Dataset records
....

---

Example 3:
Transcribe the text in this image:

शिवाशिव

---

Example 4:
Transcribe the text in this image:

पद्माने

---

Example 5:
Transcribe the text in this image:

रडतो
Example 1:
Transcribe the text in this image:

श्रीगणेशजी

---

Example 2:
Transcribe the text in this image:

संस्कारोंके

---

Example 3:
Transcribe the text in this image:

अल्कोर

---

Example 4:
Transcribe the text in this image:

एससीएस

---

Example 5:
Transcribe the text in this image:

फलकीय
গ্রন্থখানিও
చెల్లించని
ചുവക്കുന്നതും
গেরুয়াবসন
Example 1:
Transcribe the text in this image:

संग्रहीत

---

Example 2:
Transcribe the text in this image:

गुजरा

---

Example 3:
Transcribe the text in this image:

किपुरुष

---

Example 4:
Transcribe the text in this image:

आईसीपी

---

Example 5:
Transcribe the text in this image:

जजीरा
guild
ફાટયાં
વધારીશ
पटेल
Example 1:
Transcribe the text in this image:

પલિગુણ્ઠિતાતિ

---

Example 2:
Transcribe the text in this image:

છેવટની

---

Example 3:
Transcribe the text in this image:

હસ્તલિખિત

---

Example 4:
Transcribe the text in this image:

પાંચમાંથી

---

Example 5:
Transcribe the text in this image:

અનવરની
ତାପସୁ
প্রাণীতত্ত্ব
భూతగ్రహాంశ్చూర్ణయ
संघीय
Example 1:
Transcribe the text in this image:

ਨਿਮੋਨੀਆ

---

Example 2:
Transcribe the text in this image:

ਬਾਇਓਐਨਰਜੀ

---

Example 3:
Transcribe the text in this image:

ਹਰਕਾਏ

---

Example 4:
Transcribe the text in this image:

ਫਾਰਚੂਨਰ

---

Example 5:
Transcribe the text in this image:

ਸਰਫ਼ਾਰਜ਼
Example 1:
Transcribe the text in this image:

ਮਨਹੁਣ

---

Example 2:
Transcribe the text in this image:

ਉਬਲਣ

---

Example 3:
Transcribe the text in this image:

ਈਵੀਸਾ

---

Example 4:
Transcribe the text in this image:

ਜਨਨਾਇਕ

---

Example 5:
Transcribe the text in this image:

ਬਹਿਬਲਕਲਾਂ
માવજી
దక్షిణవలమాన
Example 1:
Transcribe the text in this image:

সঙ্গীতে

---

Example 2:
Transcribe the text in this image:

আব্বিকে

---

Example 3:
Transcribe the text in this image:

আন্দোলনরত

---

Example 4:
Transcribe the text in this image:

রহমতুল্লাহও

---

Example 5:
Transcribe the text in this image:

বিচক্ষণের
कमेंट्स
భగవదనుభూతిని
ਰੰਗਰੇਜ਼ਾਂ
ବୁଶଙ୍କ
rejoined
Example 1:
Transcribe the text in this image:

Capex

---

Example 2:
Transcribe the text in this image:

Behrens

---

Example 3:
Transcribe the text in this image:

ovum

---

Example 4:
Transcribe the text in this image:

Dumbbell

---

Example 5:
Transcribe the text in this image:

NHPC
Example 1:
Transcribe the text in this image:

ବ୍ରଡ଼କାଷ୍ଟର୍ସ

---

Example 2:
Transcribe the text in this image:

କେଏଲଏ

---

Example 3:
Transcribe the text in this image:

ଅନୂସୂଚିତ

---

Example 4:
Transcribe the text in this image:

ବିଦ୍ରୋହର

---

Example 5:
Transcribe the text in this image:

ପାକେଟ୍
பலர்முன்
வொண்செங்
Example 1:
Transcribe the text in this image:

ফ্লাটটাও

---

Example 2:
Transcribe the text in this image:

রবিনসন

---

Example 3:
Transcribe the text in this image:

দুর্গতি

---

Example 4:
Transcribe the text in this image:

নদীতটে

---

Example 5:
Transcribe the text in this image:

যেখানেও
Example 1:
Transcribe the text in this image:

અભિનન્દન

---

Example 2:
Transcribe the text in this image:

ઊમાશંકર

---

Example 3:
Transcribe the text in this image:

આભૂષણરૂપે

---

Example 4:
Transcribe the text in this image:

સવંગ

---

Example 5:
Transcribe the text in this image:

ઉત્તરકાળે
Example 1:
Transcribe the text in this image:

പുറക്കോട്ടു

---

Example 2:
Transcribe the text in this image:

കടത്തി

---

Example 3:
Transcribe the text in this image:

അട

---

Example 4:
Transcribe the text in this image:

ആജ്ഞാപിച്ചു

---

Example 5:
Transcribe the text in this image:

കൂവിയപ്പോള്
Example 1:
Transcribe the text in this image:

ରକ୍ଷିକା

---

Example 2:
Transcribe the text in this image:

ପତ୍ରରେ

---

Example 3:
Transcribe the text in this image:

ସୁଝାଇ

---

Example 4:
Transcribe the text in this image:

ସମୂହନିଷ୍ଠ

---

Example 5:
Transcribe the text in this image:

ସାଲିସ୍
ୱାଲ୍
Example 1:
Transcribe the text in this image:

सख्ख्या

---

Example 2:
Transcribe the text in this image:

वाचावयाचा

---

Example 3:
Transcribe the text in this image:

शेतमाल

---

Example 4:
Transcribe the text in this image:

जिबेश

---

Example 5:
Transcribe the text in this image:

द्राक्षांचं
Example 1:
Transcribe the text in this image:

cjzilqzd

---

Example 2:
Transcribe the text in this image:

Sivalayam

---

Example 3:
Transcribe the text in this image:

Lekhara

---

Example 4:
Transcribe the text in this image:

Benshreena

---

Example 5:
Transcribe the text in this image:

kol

....

_TASK PROMPT:_
From the start of the records through the line that contains "संस्कारोंके", rename "Example" to "Item". Give those lines again, with nothing else changed.

_TASK SOLUTION:_
---

Item 3:
Transcribe the text in this image:

शिवाशिव

---

Item 4:
Transcribe the text in this image:

पद्माने

---

Item 5:
Transcribe the text in this image:

रडतो
Item 1:
Transcribe the text in this image:

श्रीगणेशजी

---

Item 2:
Transcribe the text in this image:

संस्कारोंके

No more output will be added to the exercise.